▶ **Task goal**: How many lines in the items below contain the string "radius"? Reply with the number alone.

= = =

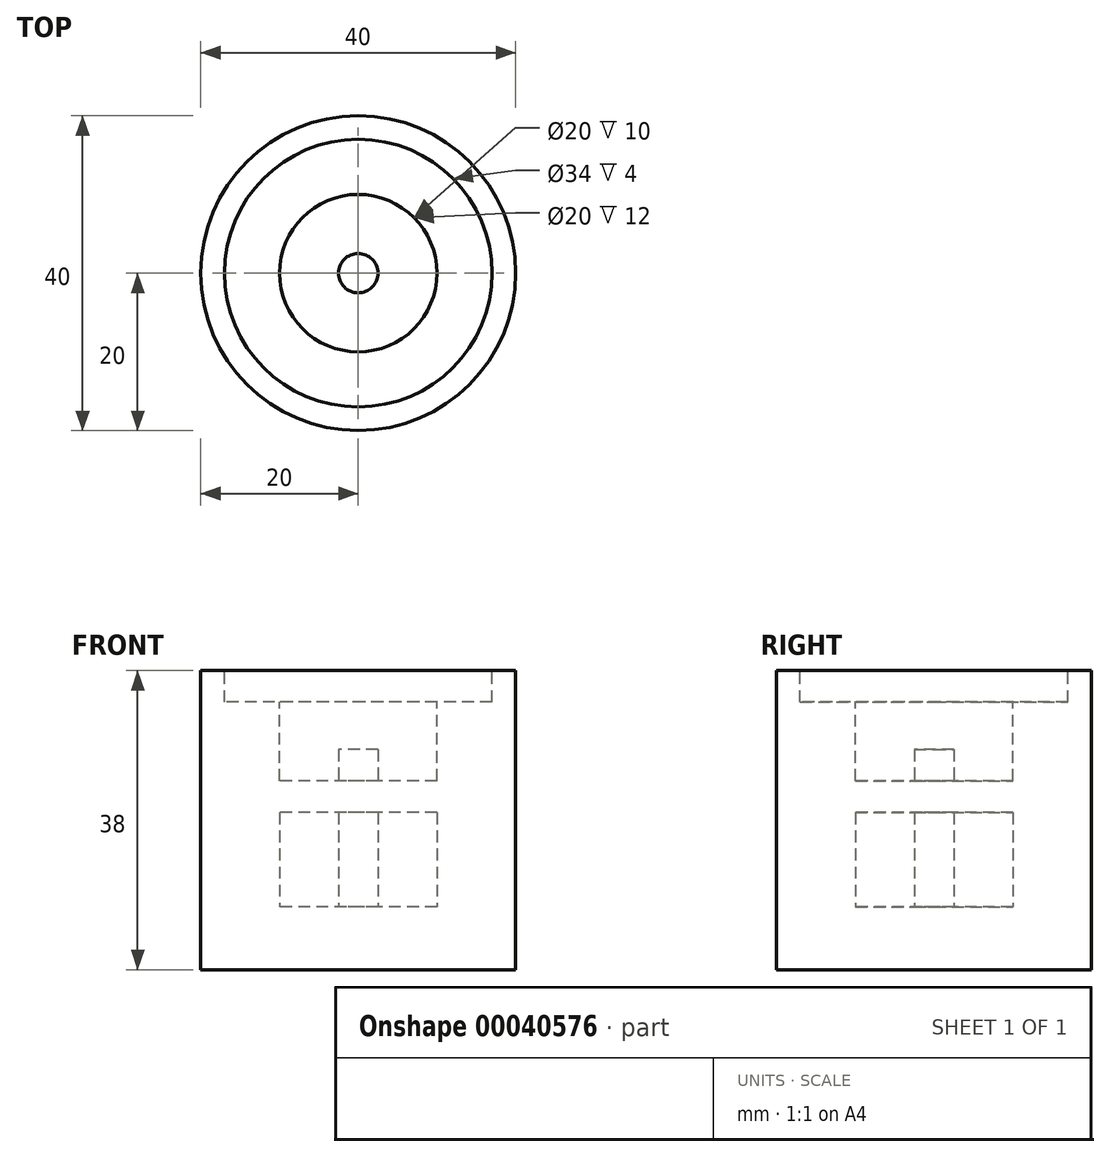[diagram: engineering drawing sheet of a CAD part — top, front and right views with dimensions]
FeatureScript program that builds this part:
annotation { "Feature Type Name" : "Feature", "Feature Type Description" : "" }
export const myFeature = defineFeature(function(context is Context, id is Id, definition is map)
    precondition{}
    {
        {
            var Q0;
            Q0=qCreatedBy(makeId("Top.planeOp"),FACE);
            var sketch = newSketch(context, id + "F0", { "sketchPlane" : qUnion([Q0])});
            skCircle(sketch, "E0", {"center": v(0, 0) * mm, "radius": 20 * mm});
            skCircle(sketch, "E1", {"center": v(0, 0) * mm, "radius": 10 * mm});
            skCircle(sketch, "E2", {"center": v(0, 0) * mm, "radius": 2.5 * mm});
            skSolve(sketch);
        }
        {
            var Q0;
            Q0=makeQuery(id+"F0.imprint","IMPRINT",FACE,{"disambiguationData":[TD([[makeQuery(id+"F0.imprint","IMPRINT",EDGE,{"derivedFrom":sQuery(id+"F0.wireOp",EDGE,"E0")}),1.0]])]});
            var Q1;
            Q1=makeQuery(id+"F0.imprint","IMPRINT",FACE,{"disambiguationData":[TD([[makeQuery(id+"F0.imprint","IMPRINT",EDGE,{"derivedFrom":sQuery(id+"F0.wireOp",EDGE,"E1")}),1.0]])]});
            extrude(context, id + "F1", {"entities" : qUnion([Q0, Q1]), "depth" : 38 * mm});
        }
        {
            var Q0;
            Q0=makeQuery(id+"F0.imprint","IMPRINT",FACE,{"disambiguationData":[TD([[makeQuery(id+"F0.imprint","IMPRINT",EDGE,{"derivedFrom":sQuery(id+"F0.wireOp",EDGE,"E1")}),1.0]])]});
            extrude(context, id + "F2", {"entities" : qUnion([Q0]), "operationType" : NewBodyOperationType.REMOVE, "depth" : 20 * mm});
        }
        {
            var Q0;
            Q0=makeQuery(id+"F1.opExtrude","CAP_FACE",FACE,{"disambiguationData":[OSD([sQuery(id+"F0.wireOp",EDGE,"E0"),sQuery(id+"F0.wireOp",EDGE,"E2")])],"isStart":false});
            var sketch = newSketch(context, id + "F3", { "sketchPlane" : qUnion([Q0])});
            skCircle(sketch, "E3.0", {"center": v(0, 0) * mm, "radius": 10 * mm});
            skCircle(sketch, "E4", {"center": v(0, 0) * mm, "radius": 17 * mm});
            skSolve(sketch);
        }
        {
            var Q0;
            Q0=makeQuery(id+"F3.imprint","IMPRINT",FACE,{"disambiguationData":[TD([[makeQuery(id+"F3.imprint","IMPRINT",EDGE,{"derivedFrom":sQuery(id+"F3.wireOp",EDGE,"E3.0")}),1.0]])]});
            extrude(context, id + "F4", {"entities" : qUnion([Q0]), "operationType" : NewBodyOperationType.REMOVE, "oppositeDirection" : true, "depth" : 14 * mm});
        }
        {
            var Q0;
            Q0=makeQuery(id+"F3.imprint","IMPRINT",FACE,{"disambiguationData":[TD([[makeQuery(id+"F3.imprint","IMPRINT",EDGE,{"derivedFrom":sQuery(id+"F3.wireOp",EDGE,"E3.0")}),-1.0]])]});
            extrude(context, id + "F5", {"entities" : qUnion([Q0]), "operationType" : NewBodyOperationType.REMOVE, "oppositeDirection" : true, "depth" : 4 * mm});
        }
        {
            var Q0;
            Q0=makeQuery(id+"F0.imprint","IMPRINT",FACE,{"disambiguationData":[TD([[makeQuery(id+"F0.imprint","IMPRINT",EDGE,{"derivedFrom":sQuery(id+"F0.wireOp",EDGE,"E1")}),1.0]])]});
            extrude(context, id + "F6", {"entities" : qUnion([Q0]), "depth" : 8 * mm});
        }
        {
            var Q0;
            Q0=makeQuery(id+"F0.imprint","IMPRINT",FACE,{"disambiguationData":[TD([[makeQuery(id+"F0.imprint","IMPRINT",EDGE,{"derivedFrom":sQuery(id+"F0.wireOp",EDGE,"E2")}),1.0]])]});
            extrude(context, id + "F7", {"entities" : qUnion([Q0]), "operationType" : NewBodyOperationType.ADD, "depth" : 28 * mm});
        }
    });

= = =

▶ **The answer**: 5